> EXTRACT PROVIDED:
=== Section Start ===

BITCOIN and The Cryptos
mga naging Milyonaryo sa ACUDEEN ng panadalian, hehehe, paper gain.
(09-13-2018, 11:05 AM)Gavh1208 Wrote: mga naging Milyonaryo sa ACUDEEN ng panadalian, hehehe, paper gain.

...mga milyunaryo na kayo kaagad sa ACU? naknang  dancing man


...balitang crypto ulit, negative

Cryptocurrency exchanges resort to irregular practices for demand

WITH digital-currency trading volume having plunged, some of the biggest crypto exchanges are turning to unorthodox practices to boost activity and win market share.

Bitfinex, FCoin and OKex are encouraging startups to drive depositors to their online-trading platforms to get coins listed. Other exchanges, such as Binance and KuCoin, are embracing listing fees that can differ by project. Many exchanges are also rolling out their own “native coins,” which traders then use to vote on potential listings.

=== Section End ===

> MATERIAL SUPPLIED:
=== Section Start ===

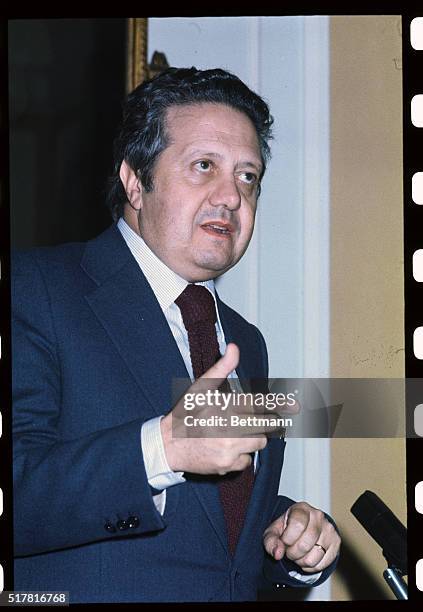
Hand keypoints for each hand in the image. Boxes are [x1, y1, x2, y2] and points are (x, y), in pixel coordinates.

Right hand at [160, 343, 291, 475]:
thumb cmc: (185, 413)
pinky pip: (247, 461)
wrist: (167, 445)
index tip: (296, 405)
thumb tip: (234, 348)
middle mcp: (230, 428)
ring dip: (252, 438)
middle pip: (266, 426)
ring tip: (232, 433)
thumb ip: (222, 368)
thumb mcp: (201, 387)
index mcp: (226, 406)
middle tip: (256, 420)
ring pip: (258, 443)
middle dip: (264, 422)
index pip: (260, 403)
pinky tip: (225, 448)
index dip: (280, 403)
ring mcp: (229, 448)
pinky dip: (240, 455)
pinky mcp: (227, 465)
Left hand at [263, 501, 340, 572]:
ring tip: (298, 553)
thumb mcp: (273, 532)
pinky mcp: (336, 542)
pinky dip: (311, 567)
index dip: (287, 539)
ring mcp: (329, 529)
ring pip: (313, 557)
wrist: (303, 528)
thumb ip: (271, 541)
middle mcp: (318, 516)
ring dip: (301, 561)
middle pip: (305, 544)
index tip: (284, 541)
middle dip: (293, 553)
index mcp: (301, 508)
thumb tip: (277, 554)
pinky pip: (322, 564)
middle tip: (289, 550)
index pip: (297, 526)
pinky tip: (307, 557)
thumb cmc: (287, 528)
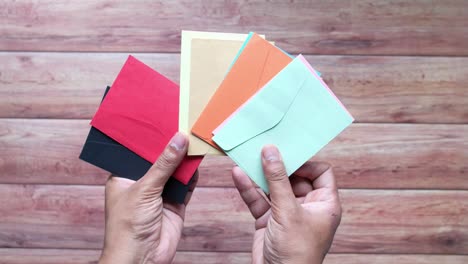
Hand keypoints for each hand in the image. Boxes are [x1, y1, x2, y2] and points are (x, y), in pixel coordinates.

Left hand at [99, 133, 196, 263]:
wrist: (141, 259)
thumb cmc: (128, 226)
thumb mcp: (144, 189)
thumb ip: (164, 164)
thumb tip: (179, 139)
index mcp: (125, 176)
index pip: (138, 151)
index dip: (151, 137)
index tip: (164, 119)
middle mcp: (142, 183)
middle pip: (160, 159)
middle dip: (171, 146)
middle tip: (184, 124)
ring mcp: (160, 193)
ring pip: (175, 171)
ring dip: (184, 159)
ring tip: (195, 138)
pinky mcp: (175, 204)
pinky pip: (186, 185)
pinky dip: (193, 176)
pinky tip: (198, 162)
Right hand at [232, 145, 340, 263]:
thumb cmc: (295, 252)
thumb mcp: (288, 210)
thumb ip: (277, 179)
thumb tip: (271, 152)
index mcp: (324, 204)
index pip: (321, 173)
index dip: (306, 162)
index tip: (288, 155)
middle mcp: (307, 206)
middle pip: (294, 177)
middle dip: (278, 165)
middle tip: (265, 150)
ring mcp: (286, 213)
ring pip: (273, 187)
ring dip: (260, 175)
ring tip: (248, 157)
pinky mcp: (269, 220)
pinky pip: (259, 199)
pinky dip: (249, 188)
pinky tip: (239, 175)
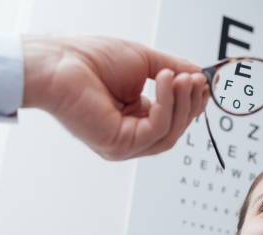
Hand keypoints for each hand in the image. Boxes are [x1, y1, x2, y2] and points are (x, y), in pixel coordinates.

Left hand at [22, 36, 207, 158]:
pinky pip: (156, 129)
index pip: (172, 120)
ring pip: (170, 134)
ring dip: (181, 103)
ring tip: (180, 77)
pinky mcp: (119, 146)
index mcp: (133, 119)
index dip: (190, 102)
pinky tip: (164, 81)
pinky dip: (166, 104)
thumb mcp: (144, 61)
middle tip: (195, 79)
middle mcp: (129, 136)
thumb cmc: (89, 60)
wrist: (59, 62)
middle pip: (175, 130)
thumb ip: (174, 69)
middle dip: (189, 103)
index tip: (203, 82)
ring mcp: (124, 145)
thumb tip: (199, 75)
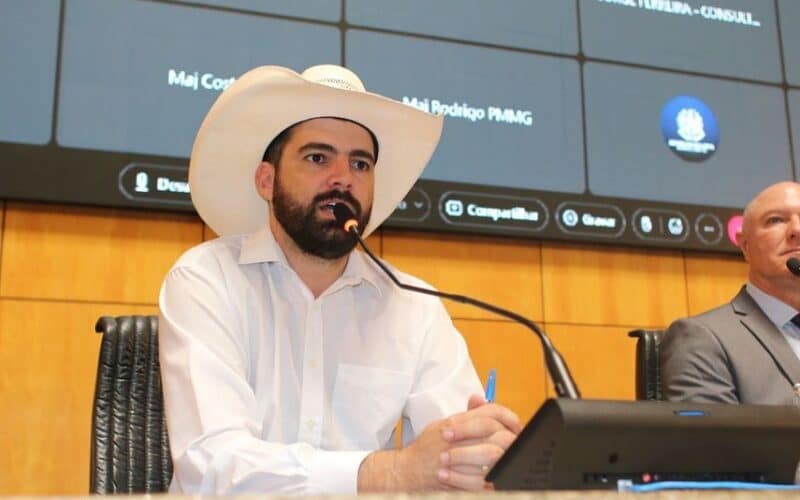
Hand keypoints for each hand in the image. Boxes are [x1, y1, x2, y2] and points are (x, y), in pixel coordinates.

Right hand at [358, 394, 519, 491]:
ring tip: (509, 462)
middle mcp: (455, 437)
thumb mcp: (444, 424)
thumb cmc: (428, 447)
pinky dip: (492, 479)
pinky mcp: (453, 478)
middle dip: (510, 439)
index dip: (508, 418)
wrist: (407, 470)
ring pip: (491, 456)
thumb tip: (481, 399)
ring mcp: (454, 458)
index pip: (490, 412)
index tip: (515, 426)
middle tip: (516, 446)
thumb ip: (467, 414)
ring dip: (504, 459)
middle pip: (495, 432)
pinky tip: (496, 479)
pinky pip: (481, 479)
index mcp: (456, 422)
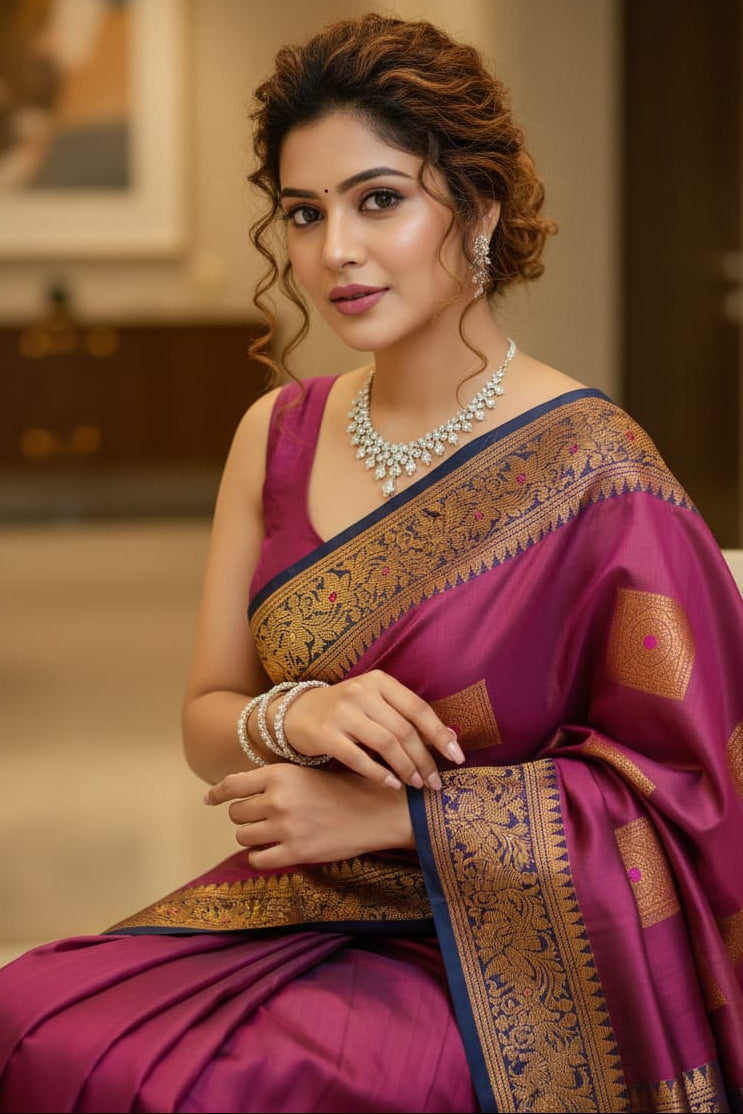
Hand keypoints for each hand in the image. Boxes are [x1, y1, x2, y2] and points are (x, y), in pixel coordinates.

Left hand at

=== Section End ===

> WORK INSTRUCTIONS:
**A.** Please answer these questions from the cryptocurrency thread:
(i) What has plunged, leading some exchanges to adopt unorthodox practices?
(ii) Which two exchanges are named as embracing listing fees?
(iii) What do traders use the exchanges' native coins for?
**B.** Continue the cryptocurrency thread from its last sentence.
The data has no connection to the cryptocurrency thread.

> RESPONSES BY TASK:
**A.**
(i) Digital-currency trading volume.
(ii) Binance and KuCoin.
(iii) To vote on potential listings.

**B.**
The practices are in contrast to those at traditional exchanges, which charge lower flat rates and don’t require issuers to direct trading traffic to the exchange. Other bourses don’t poll existing users on which securities get to trade.

The embrace of the unusual comes as crypto exchanges feel the pain that’s swept through the digital currency market after coin prices collapsed 50% on average. Trading volume has plummeted 80% since a January peak, according to data. And new types of coins and exchanges, which are billed as cheaper and easier to use, threaten to eat deeper into fee revenue.

“The market downturn has certainly contributed to an increase in unorthodox strategies by token issuers and exchanges,” Lucas Nuzzi, director of technology research at Digital Asset Research, said in an email.

For coin issuers looking to get exposure to investors, the practices can be confounding. Christopher Franco, co-founder of Washington, North Carolina-based blockchain startup Expanse, said KuCoin quoted him a listing fee of 50 Bitcoins — roughly $315,000 at current prices. Expanse didn’t go through with a listing.

“We can pay for it, but it doesn’t justify the means,” Franco said in a phone interview. Many startups prefer to invest such sums into research and development and marketing.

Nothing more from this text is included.